Software M code for exploring virus dynamics in multi-species systems

In recent decades, the global expansion of Pacific oyster (Crassostrea gigas) aquaculture, driven by its adaptability and rapid growth, has coincided with the emergence of novel microvariants (vars) of the virulent Ostreid herpesvirus 1 (OsHV-1), causing significant industry losses. As a potential alternative, the American oyster (Crassostrea virginica) demonstrates lower susceptibility to 4OsHV-1. This study developed a transmission model for OsHV-1 in mixed oyster aquaculture systems, focusing on the impact of C. virginica introductions on transmission dynamics within established C. gigas systems. The model considers oyster growth, mortality, filtration, viral particle release, and environmental decay.
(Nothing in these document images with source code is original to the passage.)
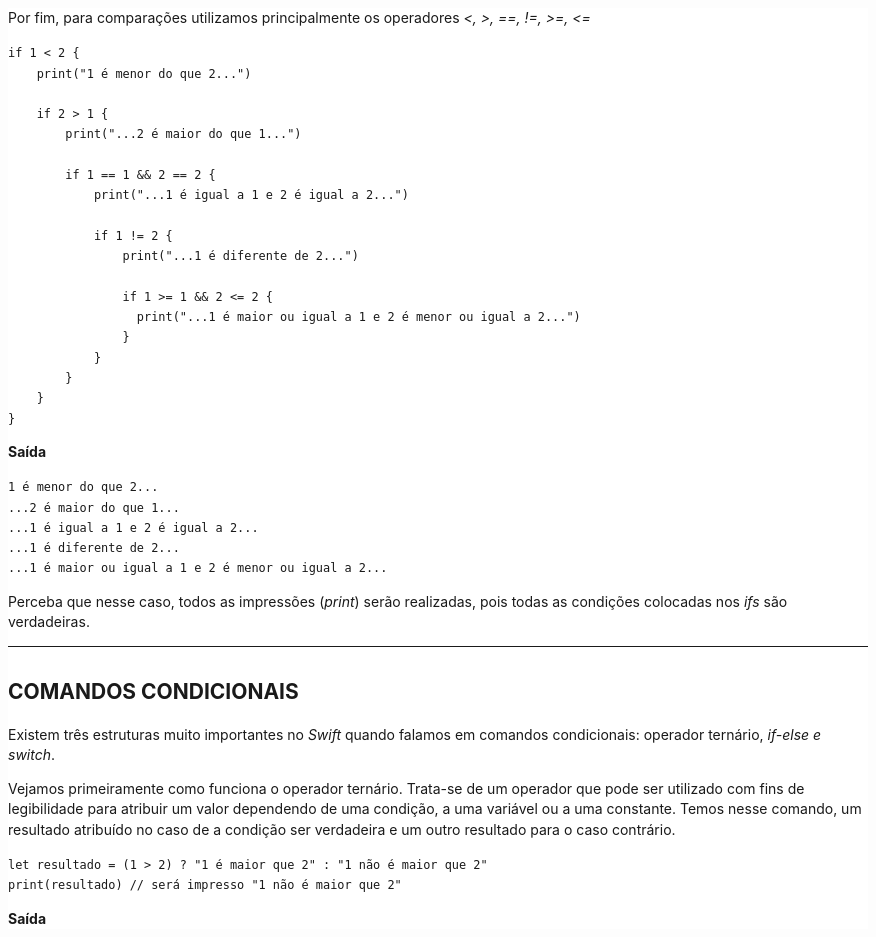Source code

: Por fim, para comparações utilizamos principalmente os operadores *<, >, ==, !=, >=, <=*

```
if 1 < 2 {
    print("1 é menor do que 2...")
    
    if 2 > 1 {
        print("...2 é maior do que 1...")
        
        if 1 == 1 && 2 == 2 {
            print("...1 é igual a 1 e 2 é igual a 2...")
            
            if 1 != 2 {
                print("...1 é diferente de 2...")
                
                if 1 >= 1 && 2 <= 2 {
                  print("...1 é maior ou igual a 1 e 2 é menor ou igual a 2...")
                }
            }
        }
    }
}
```

**Saída**

```
1 é menor do que 2...
...2 é maior do que 1...
...1 é igual a 1 e 2 é igual a 2...
...1 é diferente de 2...
...1 é maior ou igual a 1 e 2 é menor ou igual a 2...
```

Perceba que nesse caso, todos as impressões (*print*) serão realizadas, pois todas as condições colocadas nos *ifs* são verdadeiras.

---

## COMANDOS CONDICIONAIS

Existem três estruturas muito importantes no *Swift* quando falamos em comandos condicionais: operador ternário, *if-else e switch*.

Vejamos primeiramente como funciona o operador ternário. Trata-se de um operador que pode ser utilizado com fins de legibilidade para atribuir um valor dependendo de uma condição, a uma variável ou a uma constante. Temos nesse comando, um resultado atribuído no caso de a condição ser verdadeira e um outro resultado para o caso contrário.

```
let resultado = (1 > 2) ? "1 é maior que 2" : "1 não é maior que 2"
print(resultado) // será impresso "1 não é maior que 2"
```

**Saída**
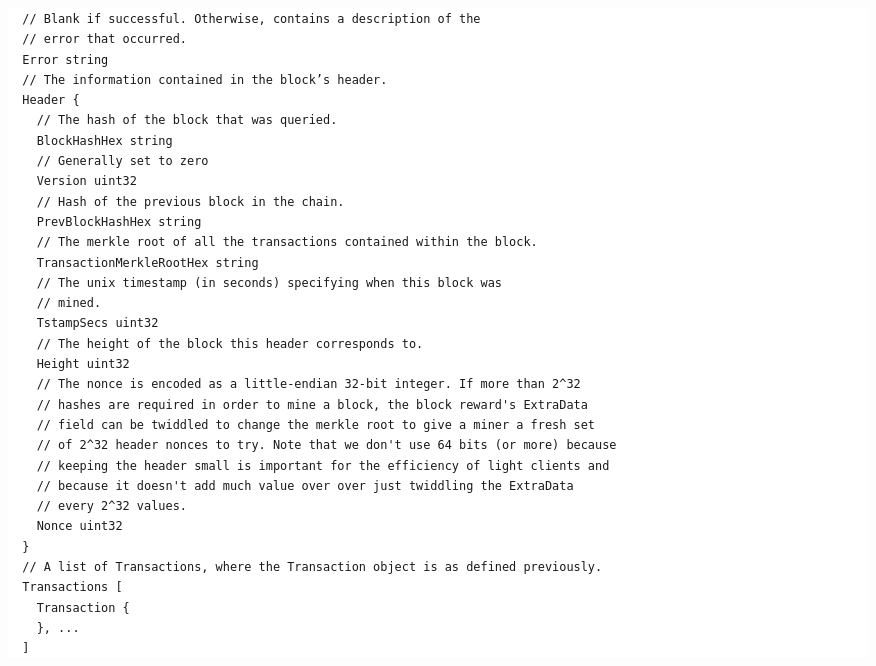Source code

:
 ```text
  // Blank if successful. Otherwise, contains a description of the
  // error that occurred.
  Error string
  // The information contained in the block’s header.
  Header {
    // The hash of the block that was queried.
    BlockHashHex string
    // Generally set to zero
    Version uint32
    // Hash of the previous block in the chain.
    PrevBlockHashHex string
    // The merkle root of all the transactions contained within the block.
    TransactionMerkleRootHex string
    // The unix timestamp (in seconds) specifying when this block was
    // mined.
    TstampSecs uint32
    // The height of the block this header corresponds to.
    Height uint32
    // The nonce is encoded as a little-endian 32-bit integer. If more than 2^32
    // hashes are required in order to mine a block, the block reward's ExtraData
    // field can be twiddled to change the merkle root to give a miner a fresh set
    // of 2^32 header nonces to try. Note that we don't use 64 bits (or more) because
    // keeping the header small is important for the efficiency of light clients and
    // because it doesn't add much value over over just twiddling the ExtraData
    // every 2^32 values.
    Nonce uint32
  }
  // A list of Transactions, where the Transaction object is as defined previously.
  Transactions [
    Transaction {
    }, ... 
  ]
```

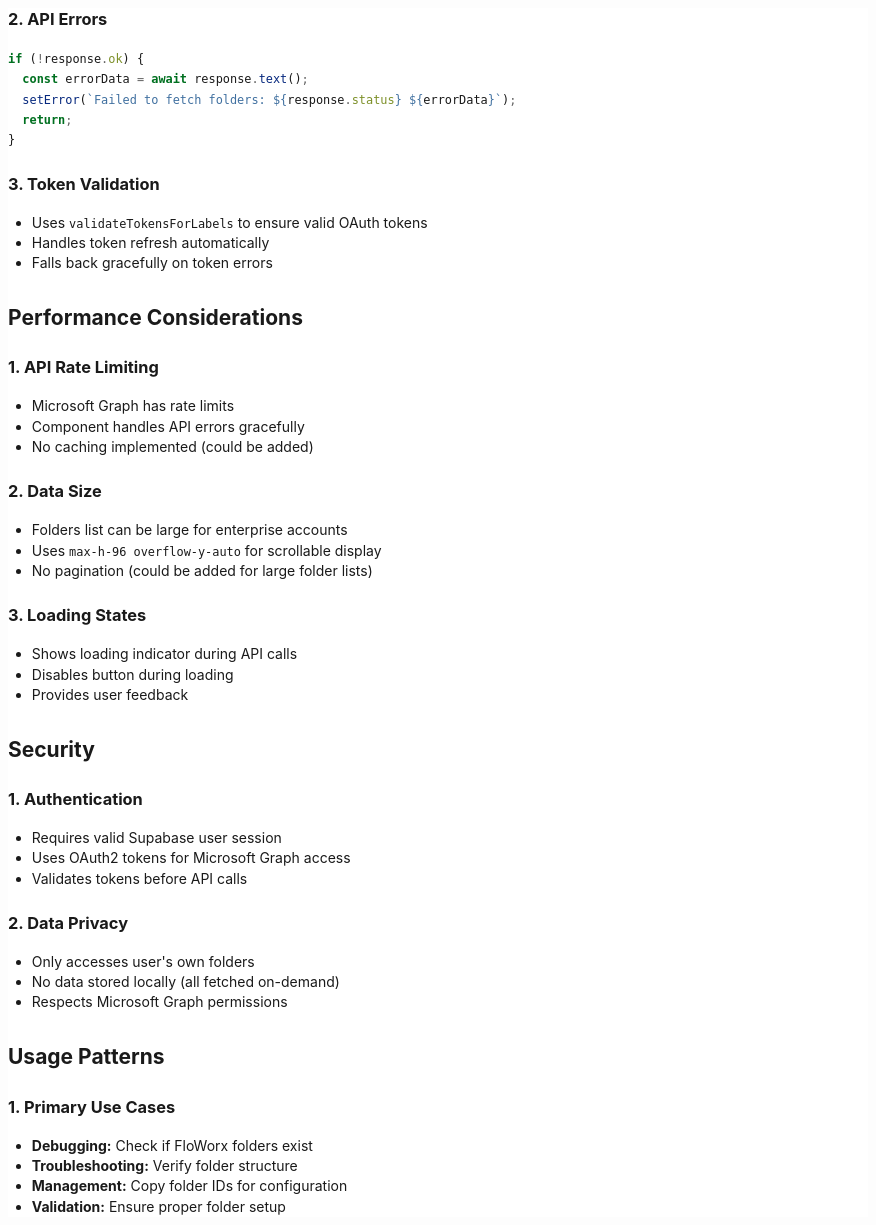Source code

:### 2. **API Errors**
```javascript
if (!response.ok) {
  const errorData = await response.text();
  setError(`Failed to fetch folders: ${response.status} ${errorData}`);
  return;
}
```

### 3. **Token Validation**
- Uses `validateTokensForLabels` to ensure valid OAuth tokens
- Handles token refresh automatically
- Falls back gracefully on token errors

## Performance Considerations

### 1. **API Rate Limiting**
- Microsoft Graph has rate limits
- Component handles API errors gracefully
- No caching implemented (could be added)

### 2. **Data Size**
- Folders list can be large for enterprise accounts
- Uses `max-h-96 overflow-y-auto` for scrollable display
- No pagination (could be added for large folder lists)

### 3. **Loading States**
- Shows loading indicator during API calls
- Disables button during loading
- Provides user feedback

## Security

### 1. **Authentication**
- Requires valid Supabase user session
- Uses OAuth2 tokens for Microsoft Graph access
- Validates tokens before API calls

### 2. **Data Privacy**
- Only accesses user's own folders
- No data stored locally (all fetched on-demand)
- Respects Microsoft Graph permissions

## Usage Patterns

### 1. **Primary Use Cases**
- **Debugging:** Check if FloWorx folders exist
- **Troubleshooting:** Verify folder structure
- **Management:** Copy folder IDs for configuration
- **Validation:** Ensure proper folder setup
Simulations, including monoculture and co-culture scenarios (10/90, 40/60, 50/50 proportions), were validated against experimental data. Results indicated that introducing C. virginica did not impede OsHV-1 progression; even in the 90/10 system, C. gigas mortality reached its maximum, albeit delayed by approximately 10 days. Co-culture scenarios did not provide a significant advantage for C. gigas, likely due to viral particle saturation in the water column. The model’s performance across diverse scenarios positions it as a valuable tool for understanding waterborne pathogen dynamics in mixed host-species systems, supporting investigations into aquaculture species introductions and their influence on disease dynamics.